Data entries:
================================
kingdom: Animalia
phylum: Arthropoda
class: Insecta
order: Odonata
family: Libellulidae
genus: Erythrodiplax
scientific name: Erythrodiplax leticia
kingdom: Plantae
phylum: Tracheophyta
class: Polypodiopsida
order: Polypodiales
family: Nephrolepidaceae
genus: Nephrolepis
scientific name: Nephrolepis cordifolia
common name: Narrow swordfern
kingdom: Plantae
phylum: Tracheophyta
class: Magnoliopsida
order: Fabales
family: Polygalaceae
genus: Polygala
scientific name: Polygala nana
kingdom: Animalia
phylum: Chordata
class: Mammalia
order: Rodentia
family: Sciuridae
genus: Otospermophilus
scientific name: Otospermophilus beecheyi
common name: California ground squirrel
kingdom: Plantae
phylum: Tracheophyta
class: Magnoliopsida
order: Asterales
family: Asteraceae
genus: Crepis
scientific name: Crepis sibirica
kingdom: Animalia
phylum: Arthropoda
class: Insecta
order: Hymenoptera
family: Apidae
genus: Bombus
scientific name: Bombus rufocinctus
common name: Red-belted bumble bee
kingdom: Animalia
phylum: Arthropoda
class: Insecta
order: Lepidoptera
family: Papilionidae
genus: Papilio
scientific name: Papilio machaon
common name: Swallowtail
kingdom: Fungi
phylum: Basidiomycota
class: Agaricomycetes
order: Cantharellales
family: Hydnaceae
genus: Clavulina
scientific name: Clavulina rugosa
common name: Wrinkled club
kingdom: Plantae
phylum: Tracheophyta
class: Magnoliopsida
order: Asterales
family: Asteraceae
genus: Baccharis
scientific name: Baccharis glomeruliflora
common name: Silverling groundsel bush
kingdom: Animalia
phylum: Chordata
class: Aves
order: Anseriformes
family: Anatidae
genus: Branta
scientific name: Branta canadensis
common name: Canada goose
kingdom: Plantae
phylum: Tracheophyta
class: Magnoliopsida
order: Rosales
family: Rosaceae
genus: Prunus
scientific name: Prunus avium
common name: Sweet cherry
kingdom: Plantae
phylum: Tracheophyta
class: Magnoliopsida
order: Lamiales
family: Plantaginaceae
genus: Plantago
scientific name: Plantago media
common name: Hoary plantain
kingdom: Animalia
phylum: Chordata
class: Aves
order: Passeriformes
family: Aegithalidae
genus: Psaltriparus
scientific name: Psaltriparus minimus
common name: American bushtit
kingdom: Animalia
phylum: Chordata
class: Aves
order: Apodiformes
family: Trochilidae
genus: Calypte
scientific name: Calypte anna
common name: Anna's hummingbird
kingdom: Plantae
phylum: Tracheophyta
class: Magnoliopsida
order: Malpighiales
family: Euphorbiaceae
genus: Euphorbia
================================
▸ Exercise brief: Copy every line of the entries above word for word, keeping them in the same order.

▸ Output for this task:
kingdom: Animalia
phylum: Arthropoda
class: Insecta
order: Odonata
family: Libellulidae
genus: Erythrodiplax
scientific name: Erythrodiplax leticia
kingdom: Plantae
phylum: Tracheophyta
class: Polypodiopsida
order: Polypodiales
family: Nephrolepidaceae
genus: Nephrolepis
scientific name: Nephrolepis cordifolia
common name: Narrow swordfern
kingdom: Plantae
phylum: Tracheophyta
class: Magnoliopsida
order: Fabales
family: Polygalaceae
genus: Polygala
scientific name: Polygala nana
kingdom: Animalia
phylum: Chordata
class: Mammalia
order: Rodentia
family: Sciuridae
genus: Otospermophilus
scientific name: Otospermophilus beecheyi
common name: California ground squirrel
kingdom: Plantae
phylum: Tracheophyta
class: Magnoliopsida
order: Asterales
family: Asteraceae
genus: Crepis
scientific name: Crepis sibirica
kingdom: Animalia
phylum: Arthropoda
class: Insecta
order: Hymenoptera
family: Apidae
genus: Bombus
scientific name: Bombus rufocinctus
common name: Red-belted bumble bee
kingdom: Animalia
phylum: Arthropoda
class: Insecta
order: Lepidoptera
family: Papilionidae
genus: Papilio
scientific name: Papilio machaon
common name: Swallowtail
kingdom: Fungi
phylum: Basidiomycota
class: Agaricomycetes
order: Cantharellales
family: Hydnaceae
genus: Clavulina
scientific name: Clavulina rugosa
common name: Wrinkled club
kingdom: Plantae
phylum: Tracheophyta
class: Magnoliopsida
order: Asterales
family: Asteraceae
genus: Baccharis
scientific name: Baccharis glomeruliflora
common name: Silverling groundsel bush
kingdom: Animalia
phylum: Chordata
class: Aves
order: Anseriformes
family: Anatidae
genus: Branta
scientific name: Branta canadensis
common name: Canada goose
kingdom: Plantae
phylum: Tracheophyta
class: Magnoliopsida
order: Rosales
family: Rosaceae
genus: Prunus
scientific name: Prunus avium
common name: Sweet cherry
kingdom: Plantae
phylum: Tracheophyta
class: Magnoliopsida
order: Lamiales
family: Plantaginaceae
genus: Plantago
scientific name: Plantago media
common name: Hoary plantain
kingdom: Animalia
phylum: Chordata
class: Aves
order: Passeriformes
family: Aegithalidae
genus: Psaltriparus
scientific name: Psaltriparus minimus
common name: American bushtit
kingdom: Animalia
phylum: Chordata
class: Aves
order: Apodiformes
family: Trochilidae
genus: Calypte
scientific name: Calypte anna
common name: Anna's hummingbird
kingdom: Plantae
phylum: Tracheophyta
class: Magnoliopsida
order: Malpighiales
family: Euphorbiaceae
genus: Euphorbia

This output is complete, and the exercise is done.